My third favorite piece is perhaps a little less well known. It is called “The Light Cavalry Overture,” and was written for an opera which, but for the overture, has been completely forgotten. The author was an Austrian named Franz von Suppé and he himself has been immortalized only by this one piece. The opening part is extremely sad (and – you may not believe this – there is just one note in it which, every time I hear it, strikes some very sensitive region in me, and almost brings me to tears). But then, to finish up, we are suddenly transported into the exhilarating mood of a galloping cavalry romp.
But when it comes to the beauty of sadness or the sadness of beauty, Poetry is probably the ideal vehicle. And, of all the poets, here again I have three favorites.
The first, whom I have often quoted, is A. E. Housman, whose fame primarily rests on one slim volume called A Shropshire Lad, which was immensely popular in the early 20th century.
One poem in that book is called “To An Athlete Dying Young.” In a few brief stanzas, it celebrates the joys of earthly achievement and contrasts them with the harsh reality of death. I particularly like the closing lines, which imagine the newly dead athlete being admiringly received (in Heaven?), still bearing on his head the flowery symbols of his victories.
And round that early-laurelled head/ Will flock to gaze the strengthless dead,
And find unwithered on its curls/ The garland briefer than a girl’s.

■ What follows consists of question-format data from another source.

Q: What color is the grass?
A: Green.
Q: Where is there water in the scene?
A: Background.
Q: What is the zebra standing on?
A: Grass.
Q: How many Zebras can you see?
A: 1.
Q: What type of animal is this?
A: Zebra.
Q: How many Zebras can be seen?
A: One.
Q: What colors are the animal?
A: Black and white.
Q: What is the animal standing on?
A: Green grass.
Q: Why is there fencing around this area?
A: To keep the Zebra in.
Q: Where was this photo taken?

What particularly moves me is that very last line, which evokes the sadness of all fading beauty. Often, when I see a beautiful young woman, I can’t help thinking of that “garland briefer than a girl’s.”
Another British poet, one whose short life ended on a battlefield in World War I, often contrasted the pleasures of love with the horrors of life and death in the trenches. His poem “Greater Love” begins with this stark contrast:
Red lips are not so red / As the stained stones kissed by the English dead.

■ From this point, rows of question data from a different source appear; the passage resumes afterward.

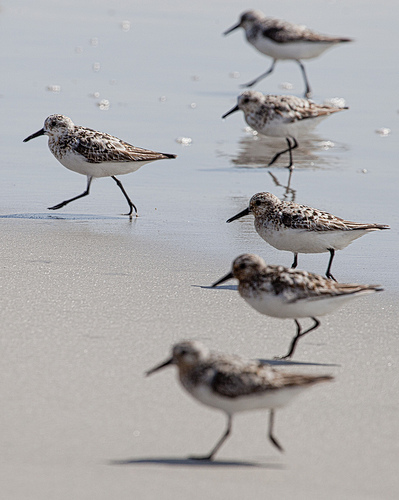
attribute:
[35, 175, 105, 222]
leg — bent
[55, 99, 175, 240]
bird — sandpiper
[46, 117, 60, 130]
black eye — Small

And in another poem, comparing ordinary funerary practices at home with their total absence on the front lines, he can offer only that
The pallor of girls’ brows shall be their pall.
My third favorite poet is myself – and I modestly suggest that you will indeed find among my published Thoughts many which convey the sadness of beauty, and vice versa. For example, there are these:
Aren’t we lucky to have such a beautiful world to suffer in.
Sometimes life is such a beautiful road, I almost stop wondering where it leads.
What’s built in the sand soon gets washed away – that’s why making it beautiful is so important.
But, since we began with the Sun, it might be fitting to end with another celestial object – the Moon. To countless generations, the Moon has symbolized unattainable beauty. Then it actually was attained – and found to be cold, bare, and lifeless – echoing that sad old precept: Be careful what you wish for – you might get it.